3.6. Effect of Mass Ratio on Fluorination

In addition to the fluorination temperature and time, the mass ratio of Sc₂O₃ to NH₄HF₂ also affects the fluorination results. According to the chemical Equation (2), the theoretical mass ratio of Sc₂O₃ and NH₄HF₂ is about 1:2.47. Two sets of samples were prepared with a mass ratio of 1:2.5 or 1:3 at 350 °C for 3 h. Figure 12 shows the PXRD patterns of the samples. It can be found that the mass ratios of Sc₂O₃/NH₄HF₂ can influence the final product. The diffraction peaks of ScF₃ (#97-007-7071) and Sc₂O₃ are detected in the PXRD of the fluoride at a mass ratio of 1:2.5. This indicates that the fluoridation process is incomplete. Because the boiling point of NH₄HF₂ is about 230 °C, NH₄HF₂ could cause mass loss during the experimental process. This leads to a residue of Sc₂O₃. When the ratio is 1:3, only the diffraction peaks of ScF₃ (#97-007-7071) are observed.

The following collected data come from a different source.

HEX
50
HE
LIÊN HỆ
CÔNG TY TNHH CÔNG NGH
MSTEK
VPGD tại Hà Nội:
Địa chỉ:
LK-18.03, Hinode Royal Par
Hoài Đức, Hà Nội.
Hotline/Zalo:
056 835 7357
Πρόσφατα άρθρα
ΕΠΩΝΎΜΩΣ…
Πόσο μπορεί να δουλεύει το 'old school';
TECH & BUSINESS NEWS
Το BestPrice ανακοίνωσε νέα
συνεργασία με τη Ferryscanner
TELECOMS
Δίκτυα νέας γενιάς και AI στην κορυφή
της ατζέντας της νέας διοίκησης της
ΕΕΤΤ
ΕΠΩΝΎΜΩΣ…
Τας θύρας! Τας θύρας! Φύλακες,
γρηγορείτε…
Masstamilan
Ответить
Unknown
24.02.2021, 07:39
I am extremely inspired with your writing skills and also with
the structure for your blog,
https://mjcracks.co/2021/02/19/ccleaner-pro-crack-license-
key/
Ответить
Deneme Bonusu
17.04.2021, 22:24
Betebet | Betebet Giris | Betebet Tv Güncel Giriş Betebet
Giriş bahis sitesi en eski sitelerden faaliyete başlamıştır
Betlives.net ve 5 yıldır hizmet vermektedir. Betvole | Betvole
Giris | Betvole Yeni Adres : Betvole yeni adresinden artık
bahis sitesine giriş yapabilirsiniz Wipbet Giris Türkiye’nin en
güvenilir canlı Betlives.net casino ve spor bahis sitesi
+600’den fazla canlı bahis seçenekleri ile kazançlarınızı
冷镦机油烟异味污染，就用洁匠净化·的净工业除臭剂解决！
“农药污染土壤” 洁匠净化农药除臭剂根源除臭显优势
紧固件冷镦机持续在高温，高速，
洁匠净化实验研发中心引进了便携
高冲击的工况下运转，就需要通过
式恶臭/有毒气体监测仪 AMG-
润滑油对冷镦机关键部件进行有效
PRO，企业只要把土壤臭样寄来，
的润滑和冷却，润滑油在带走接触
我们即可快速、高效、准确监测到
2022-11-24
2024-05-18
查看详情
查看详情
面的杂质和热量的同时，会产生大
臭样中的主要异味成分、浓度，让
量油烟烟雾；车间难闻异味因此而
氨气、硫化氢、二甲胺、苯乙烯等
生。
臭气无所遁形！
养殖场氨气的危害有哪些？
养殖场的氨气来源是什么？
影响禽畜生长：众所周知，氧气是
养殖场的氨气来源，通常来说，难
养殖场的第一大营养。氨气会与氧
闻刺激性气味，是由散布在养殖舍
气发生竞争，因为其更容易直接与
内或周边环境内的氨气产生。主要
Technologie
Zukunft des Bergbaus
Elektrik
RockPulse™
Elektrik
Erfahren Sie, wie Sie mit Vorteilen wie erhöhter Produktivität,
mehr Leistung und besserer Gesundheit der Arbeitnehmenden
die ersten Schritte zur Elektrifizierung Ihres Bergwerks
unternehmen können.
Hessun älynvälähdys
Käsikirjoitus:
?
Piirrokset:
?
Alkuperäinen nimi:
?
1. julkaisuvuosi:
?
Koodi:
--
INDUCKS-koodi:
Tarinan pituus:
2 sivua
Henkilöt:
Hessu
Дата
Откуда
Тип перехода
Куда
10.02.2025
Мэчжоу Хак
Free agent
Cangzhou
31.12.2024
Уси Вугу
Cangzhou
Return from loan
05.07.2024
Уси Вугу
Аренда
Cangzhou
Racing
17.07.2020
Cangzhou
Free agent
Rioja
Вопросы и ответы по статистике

The chemical reaction is a process of reaching equilibrium. As the reaction progresses, the concentration of reactants gradually decreases, and the reaction rate slows down. The excess of raw materials helps the reaction move in the direction of generating products, which makes the reaction more complete and increases the reaction rate. Meanwhile, diffusion difficulties can hinder the development of the reaction. Therefore, the appropriate excess of NH₄HF₂ is beneficial for obtaining high-purity ScF₃.

4. Conclusions

In this paper, high-quality ScF₃ has been synthesized via a facile solid-phase fluorination method using Sc₂O₃ and NH₄HF₂. The fluorination process is investigated by TG-DSC and PXRD. The fluorination temperature has a critical impact on controlling the fluoride. The main conclusions are summed up below:

(1)

The fluorination thermodynamic process between NH₄HF₂ and Sc₂O₃ is calculated. In the range of 0–1000 °C, $∆G^0$ < 0, $∆H^0$ < 0, and Lg(K) > 9, confirming that the fluorination is a spontaneous exothermic reaction and can be carried out completely.

(2)

The fluorination of Sc₂O₃ by NH₄HF₂ begins at room temperature, forming (NH₄)₃ScF₆ and H₂O by exothermic reaction. As the temperature increases, a series of decomposition reactions will occur, so as to form: NH₄ScF₄→(NH₄)₂Sc₃F₁₁→ScF₃. The PXRD diffraction peaks of the fluorides indicate that ScOF is not produced during the fluorination process.

(3)

ScF₃ with a purity of 99.997 wt.% can be obtained at 400 °C for 2 h. The ScF₃ shows a regular cubic structure with an average size of 0.3 μm.

(4)

The effects of the fluorination temperature, time, and mass ratio of raw materials were investigated. The results indicated that the fluorination rate increased with an increase of the reaction temperature and time. When the mass ratio of NH₄HF₂ to Sc₂O₃ ≥ 3, ScF₃ with a higher purity can be obtained.